What is required » An exact restatement is required. Cover only the lines of the records from the first through the line with "The intention of", and skip pictures.

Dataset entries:

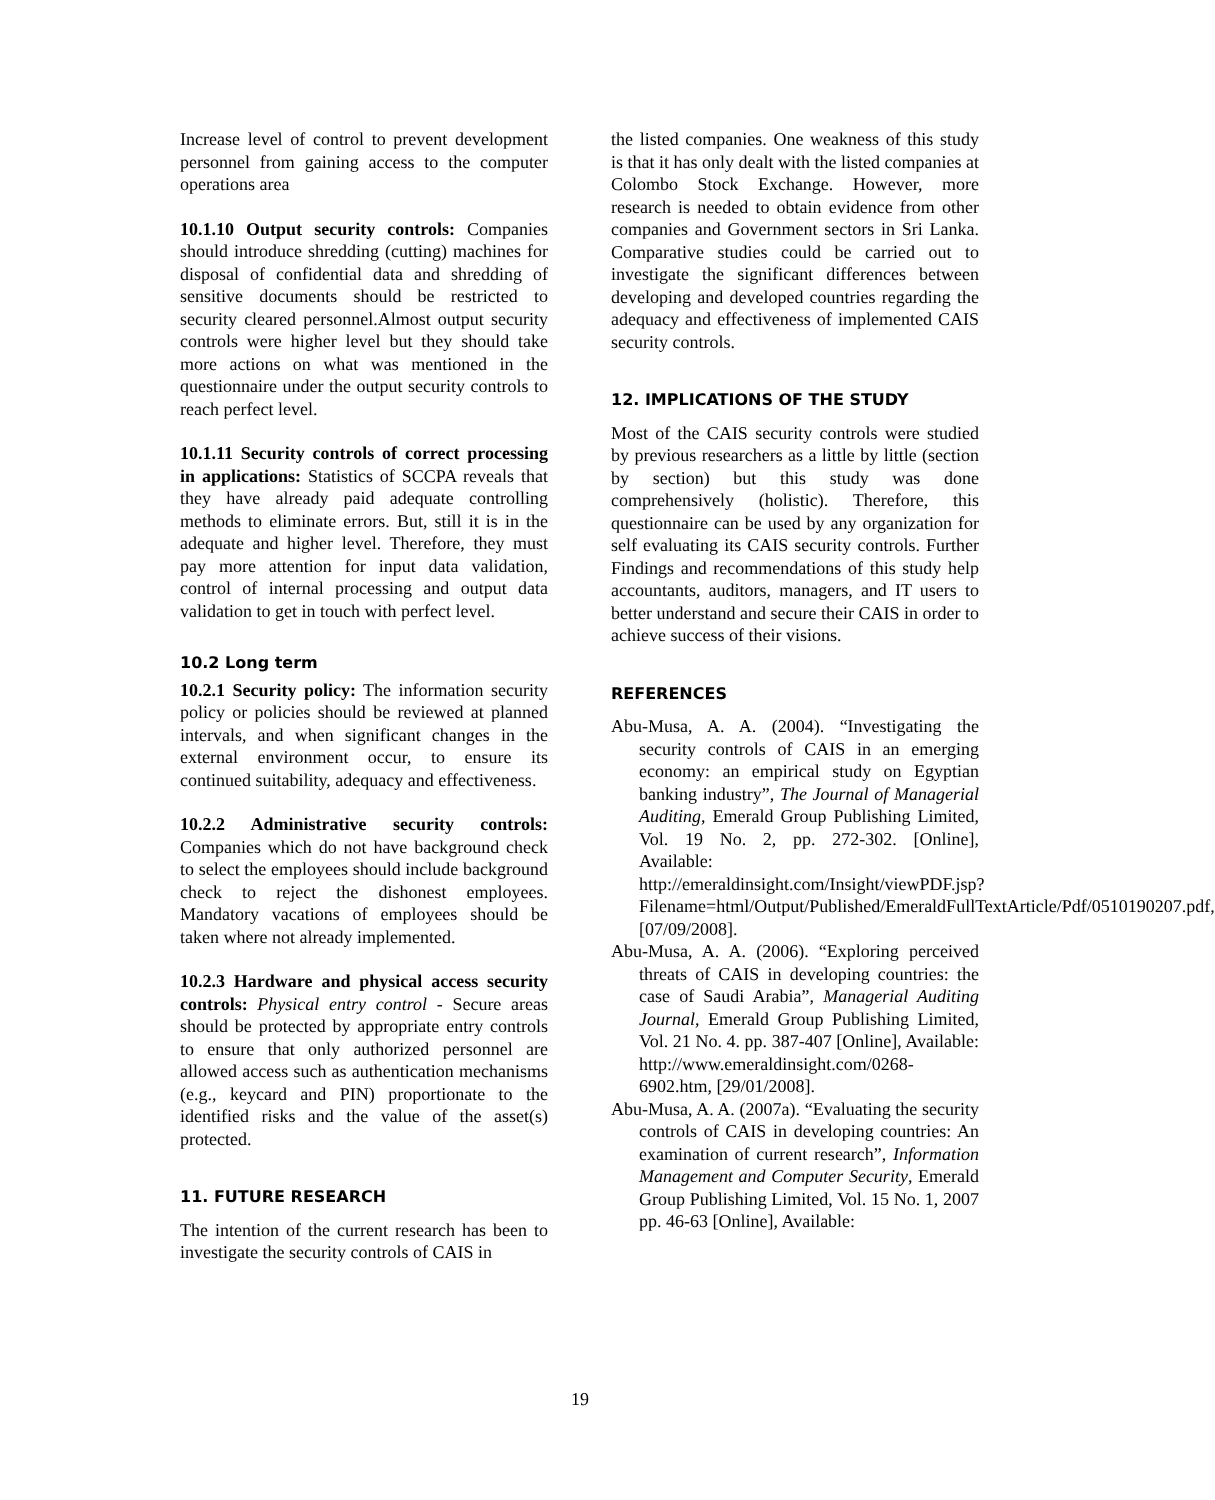Increase level of control to prevent development personnel from gaining access to the computer operations area
10.1.10 Output security controls: Companies should introduce shredding (cutting) machines for disposal of confidential data and shredding of sensitive documents should be restricted to security cleared personnel.Almost output security controls were higher level but they should take more actions on what was mentioned in the questionnaire under the output security controls to reach perfect level.
10.1.11 Security controls of correct processing in applications: Statistics of SCCPA reveals that they have already paid adequate controlling methods to eliminate errors. But, still it is in the adequate and higher level. Therefore, they must pay more attention for input data validation, control of internal processing and output data validation to get in touch with perfect level.
10.2 Long term
10.2.1 Security policy: The information security policy or policies should be reviewed at planned intervals, and when significant changes in the external environment occur, to ensure its continued suitability, adequacy and effectiveness.
10.2.2 Administrative security controls: Companies which do not have background check to select the employees should include background check to reject the dishonest employees. Mandatory vacations of employees should be taken where not already implemented.
10.2.3 Hardware and physical access security controls: Physical entry control - Secure areas should be protected by appropriate entry controls to ensure that only authorized personnel are allowed access such as authentication mechanisms (e.g., keycard and PIN) proportionate to the identified risks and the value of the asset(s) protected.
11. FUTURE RESEARCH
The intention of the current research has been to investigate the security controls of CAIS in
the listed companies. One weakness of this study is that it has only dealt with the listed companies at Colombo Stock Exchange. However, more research is needed to obtain evidence from other companies and Government sectors in Sri Lanka. Comparative studies could be carried out to investigate the significant differences between developing and developed countries regarding the adequacy and effectiveness of implemented CAIS security controls.
12. IMPLICATIONS OF THE STUDY
Most of the CAIS security controls were studied by previous researchers as a little by little (section by section) but this study was done comprehensively (holistic). Therefore, this questionnaire can be used by any organization for self evaluating its CAIS security controls. Further Findings and recommendations of this study help accountants, auditors, managers, and IT users to better understand and secure their CAIS in order to achieve success of their visions.
REFERENCES
Abu-Musa, A. A. (2004). “Investigating the security controls of CAIS in an emerging economy: an empirical study on Egyptian banking industry”, The Journal of Managerial Auditing, Emerald Group Publishing Limited, Vol. 19 No. 2, pp. 272-302. [Online], Available: http://emeraldinsight.com/Insight/viewPDF.jsp?Filename=html/Output/Published/EmeraldFullTextArticle/Pdf/0510190207.pdf, [07/09/2008].
Abu-Musa, A. A. (2006). “Exploring perceived threats of CAIS in developing countries: the case of Saudi Arabia”, Managerial Auditing Journal, Emerald Group Publishing Limited, Vol. 21 No. 4. pp. 387-407 [Online], Available: http://www.emeraldinsight.com/0268-6902.htm, [29/01/2008].
Abu-Musa, A. A. (2007a). “Evaluating the security controls of CAIS in developing countries: An examination of current research”, Information Management and Computer Security, Emerald Group Publishing Limited, Vol. 15 No. 1, 2007 pp. 46-63 [Online], Available:
19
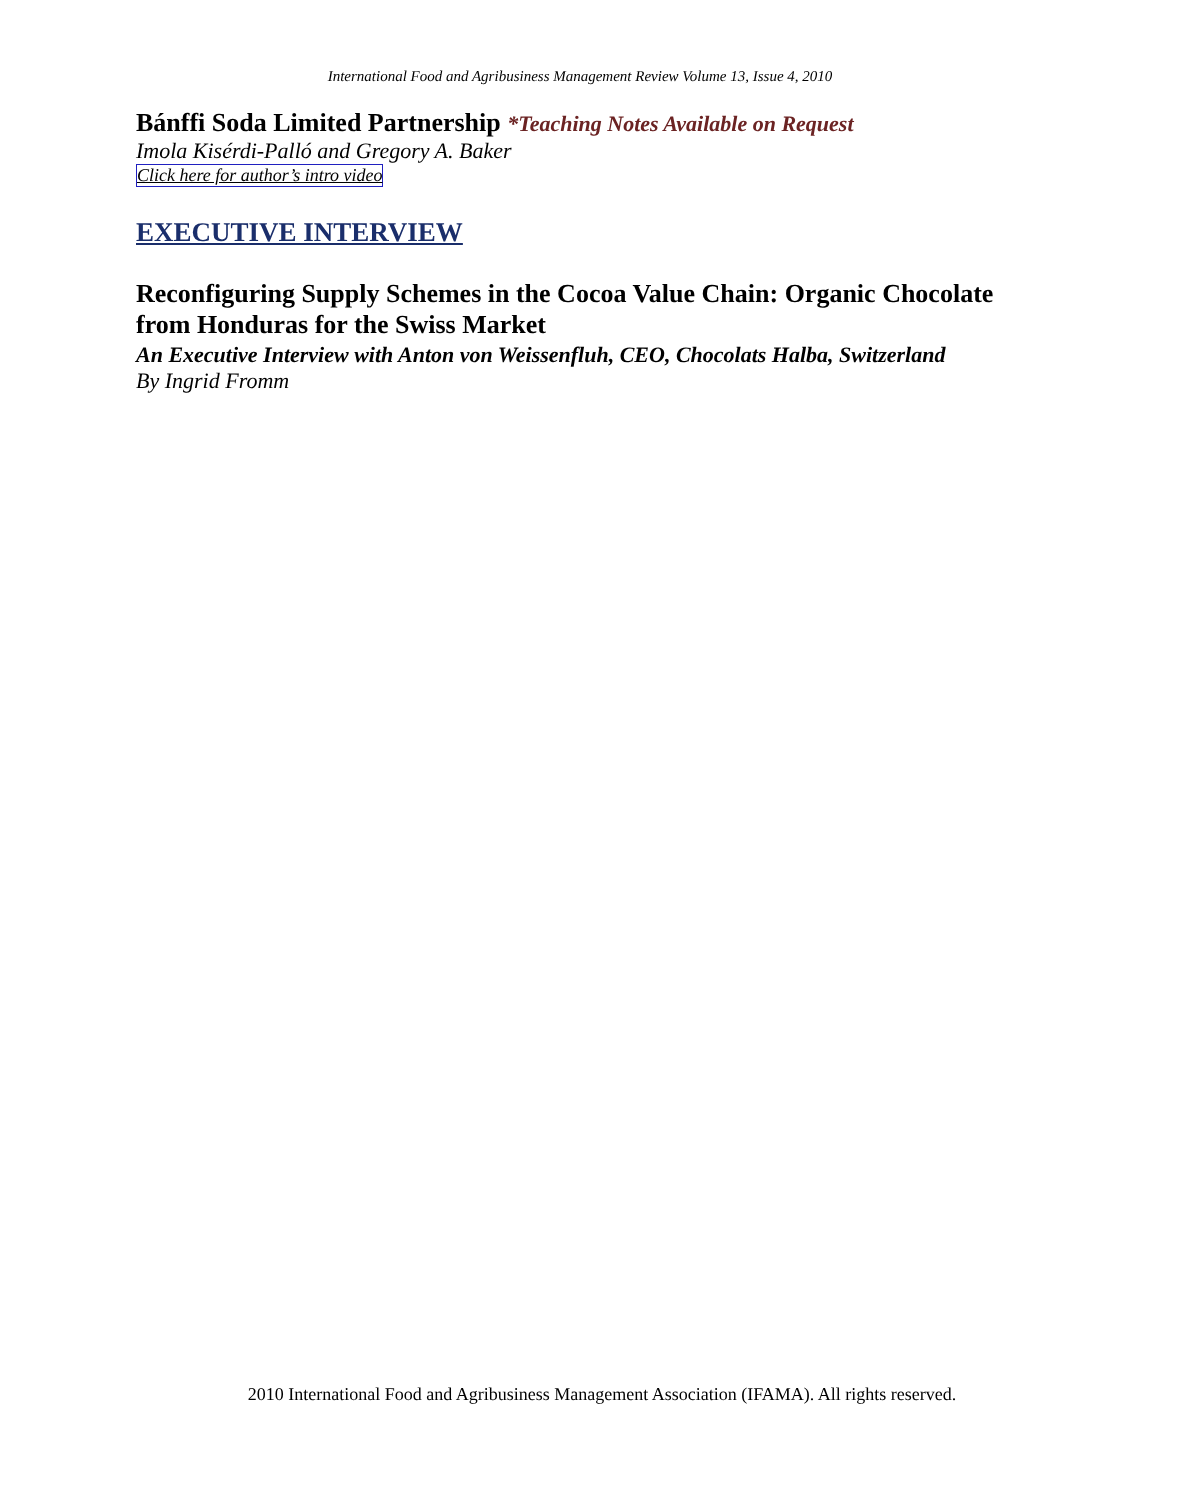International Food and Agribusiness Management Review Volume 13, Issue 4, 2010
Bánffi Soda Limited Partnership *Teaching Notes Available on Request
Imola Kisérdi-Palló and Gregory A. Baker
Click here for author’s intro video
EXECUTIVE INTERVIEW
Reconfiguring Supply Schemes in the Cocoa Value Chain: Organic Chocolate from Honduras for the Swiss Market
An Executive Interview with Anton von Weissenfluh, CEO, Chocolats Halba, Switzerland
By Ingrid Fromm
2010 International Food and Agribusiness Management Association (IFAMA). All rights reserved.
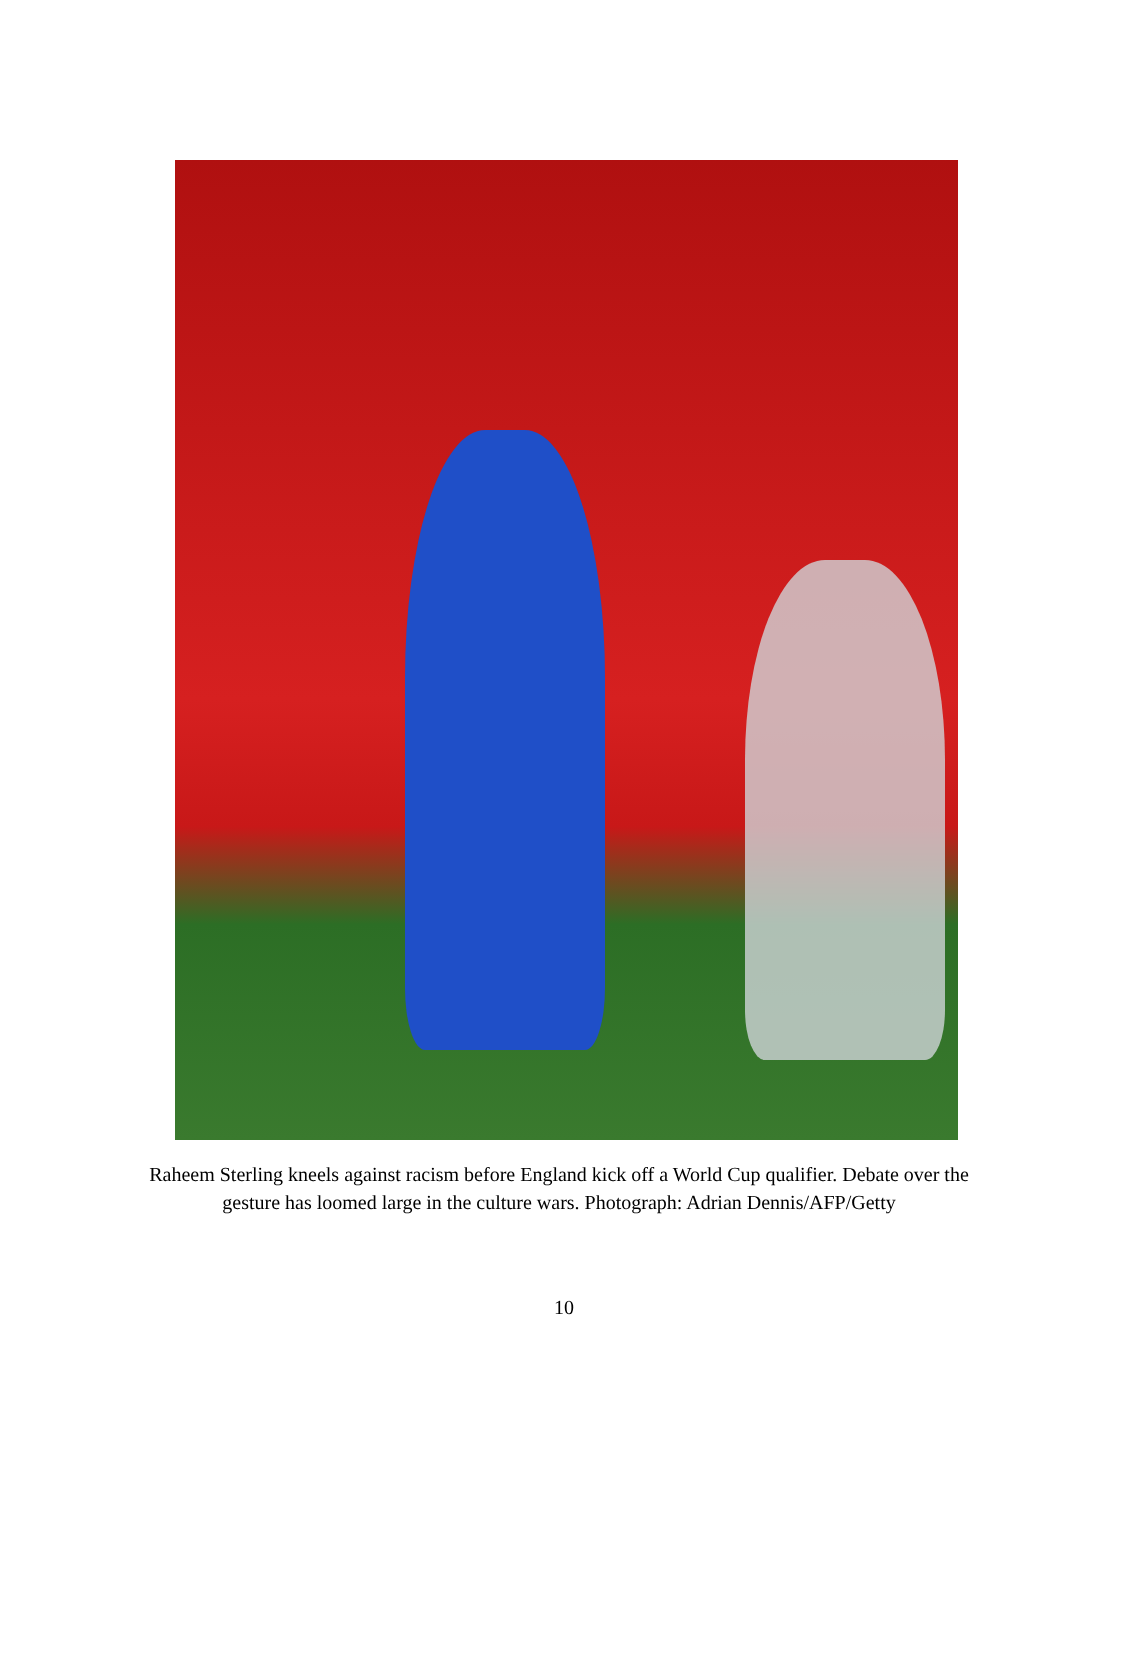Raheem Sterling kneels against racism before England kick off a World Cup qualifier. Debate over the gesture has loomed large in the culture wars. Photograph: Adrian Dennis/AFP/Getty
10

Result of this exercise »
Increase level of control to prevent development personnel from gaining access to the computer operations area
10.1.10 Output security controls: Companies should introduce shredding (cutting) machines for disposal of confidential data and shredding of sensitive documents should be restricted to security cleared personnel.Almost output security controls were higher level but they should take more actions on what was mentioned in the questionnaire under the output security controls to reach perfect level.
10.1.11 Security controls of correct processing in applications: Statistics of SCCPA reveals that they have already paid adequate controlling methods to eliminate errors. But, still it is in the adequate and higher level. Therefore, they must pay more attention for input data validation, control of internal processing and output data validation to get in touch with perfect level.
10.2 Long term
10.2.1 Security policy: The information security policy or policies should be reviewed at planned intervals, and when significant changes in the external environment occur, to ensure its continued suitability, adequacy and effectiveness.
10.2.2 Administrative security controls: Companies which do not have background check to select the employees should include background check to reject the dishonest employees. Mandatory vacations of employees should be taken where not already implemented.
10.2.3 Hardware and physical access security controls: Physical entry control - Secure areas should be protected by appropriate entry controls to ensure that only authorized personnel are allowed access such as authentication mechanisms (e.g., keycard and PIN) proportionate to the identified risks and the value of the asset(s) protected.
11. FUTURE RESEARCH
The intention of the current research has been to investigate the security controls of CAIS in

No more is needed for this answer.